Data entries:
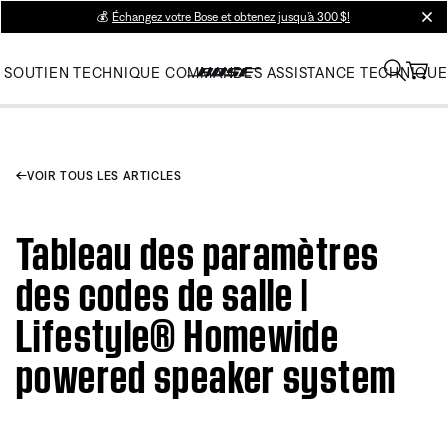
💰
Échangez votre Bose et obtenez jusqu’à 300 $!
clos
SOUTIEN TECHNIQUE
COMMANDES
ASSISTANCE TECHNIQUE
VOIR TOUS LES ARTICLES
Tableau des paramètres
des codes de salle |
Lifestyle® Homewide
powered speaker system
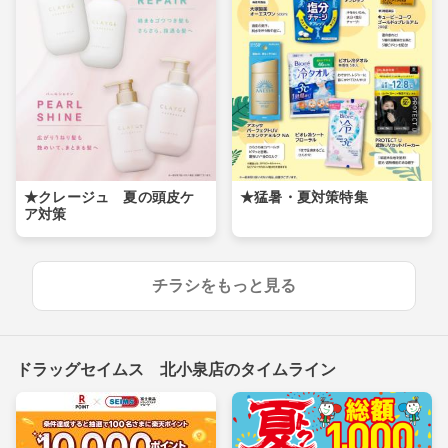
★クレージュ 夏の頭皮ケ
★猛暑・夏対策特集
ア対策
チラシをもっと見る
ドラッグセイムス 北小泉店のタイムライン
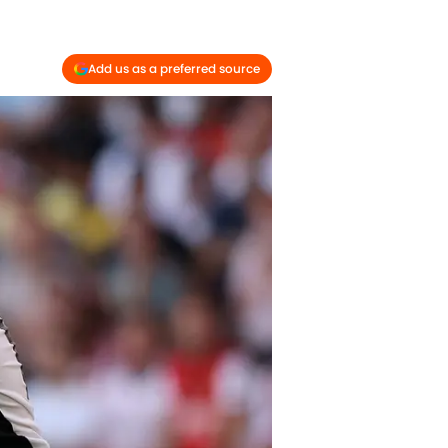
Add us as a preferred source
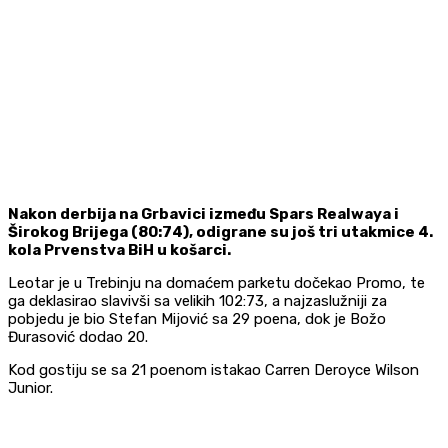
Nakon derbija na Grbavici između Spars Realwaya i
Širokog Brijega (80:74), odigrane su još tri utakmice 4.
kola Prvenstva BiH u košarci.
Leotar je u Trebinju na domaćem parketu dočekao Promo, te
ga deklasirao slavivši sa velikih 102:73, a najzaslužniji za
pobjedu je bio Stefan Mijović sa 29 poena, dok je Božo
Đurasović dodao 20.
Kod gostiju se sa 21 poenom istakao Carren Deroyce Wilson
Junior.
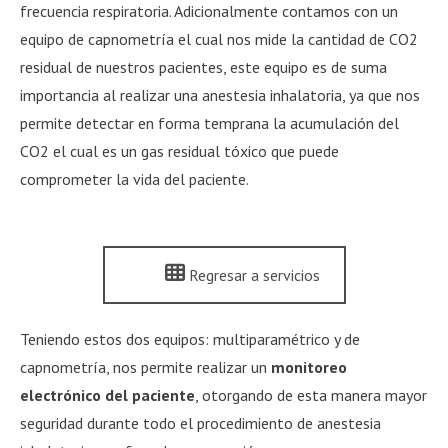
frecuencia respiratoria. Adicionalmente contamos con un
equipo de capnometría el cual nos mide la cantidad de CO2
residual de nuestros pacientes, este equipo es de suma
importancia al realizar una anestesia inhalatoria, ya que nos
permite detectar en forma temprana la acumulación del
CO2 el cual es un gas residual tóxico que puede
comprometer la vida del paciente.
Regresar a servicios
Teniendo estos dos equipos: multiparamétrico y de
capnometría, nos permite realizar un
monitoreo
electrónico del paciente
, otorgando de esta manera mayor
seguridad durante todo el procedimiento de anestesia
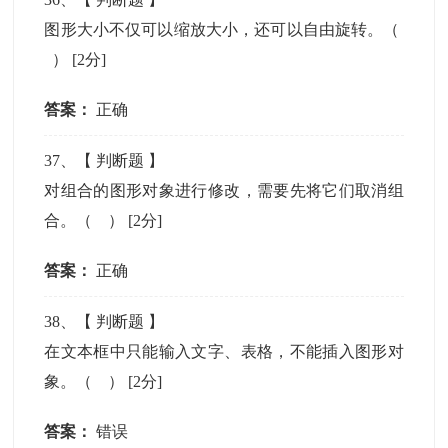
图形大小不仅可以缩放大小，还可以自由旋转。（
）
[2分]
答案：
正确
37
、【
判断题
】
对组合的图形对象进行修改，需要先将它们取消组
合。（ ）
[2分]
答案：
正确
38
、【
判断题
】
在文本框中只能输入文字、表格，不能插入图形对
象。（ ）
[2分]
答案：
错误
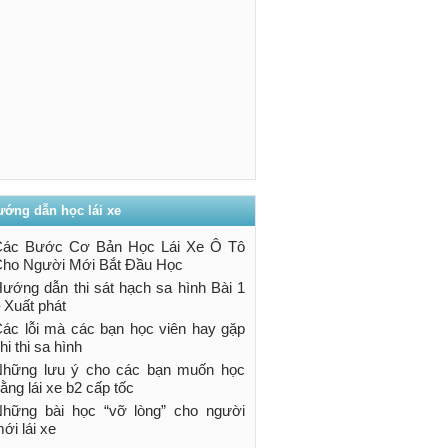
ướng dẫn học lái xe
Các Bước Cơ Bản Học Lái Xe Ô Tô
ho Người Mới Bắt Đầu Học
ướng dẫn thi sát hạch sa hình Bài 1
 Xuất phát
ác lỗi mà các bạn học viên hay gặp
hi thi sa hình
hững lưu ý cho các bạn muốn học
ằng lái xe b2 cấp tốc
hững bài học “vỡ lòng” cho người
ới lái xe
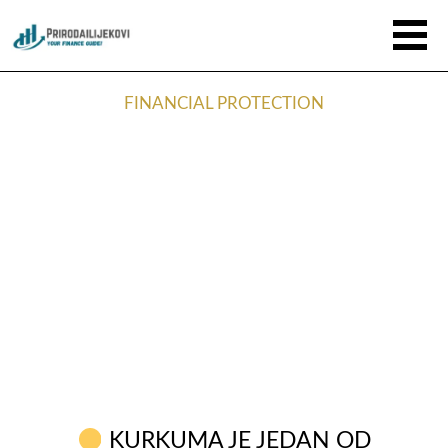
FINANCIAL PROTECTION
KURKUMA JE JEDAN OD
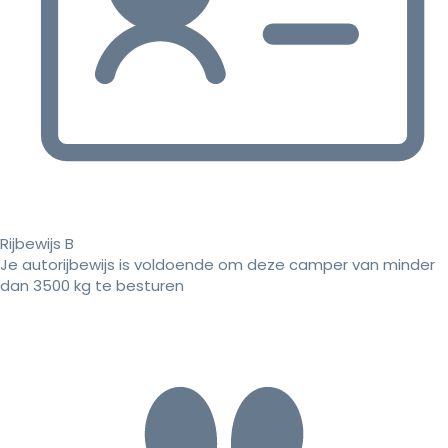
Rijbewijs B
Je autorijbewijs is voldoende om deze camper van minder
dan 3500 kg te besturen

Job: Leave out all pictures and output each line exactly, from the top of the records through the line that holds "Add us as a preferred source".

Written answer:
💰
Échangez votre Bose et obtenez jusqu’à 300 $!
clos
SOUTIEN TECHNIQUE
COMMANDES
ASSISTANCE TECHNIQUE
VOIR TOUS LES ARTICLES
Tableau des paramètres
des codes de salle |
Lifestyle® Homewide
powered speaker system
★クレージュ 夏の頭皮ケ
★猛暑・夏対策特集
ア対策
チラシをもっと見る
ドラッグセイムス 北小泉店のタイムライン
Add us as a preferred source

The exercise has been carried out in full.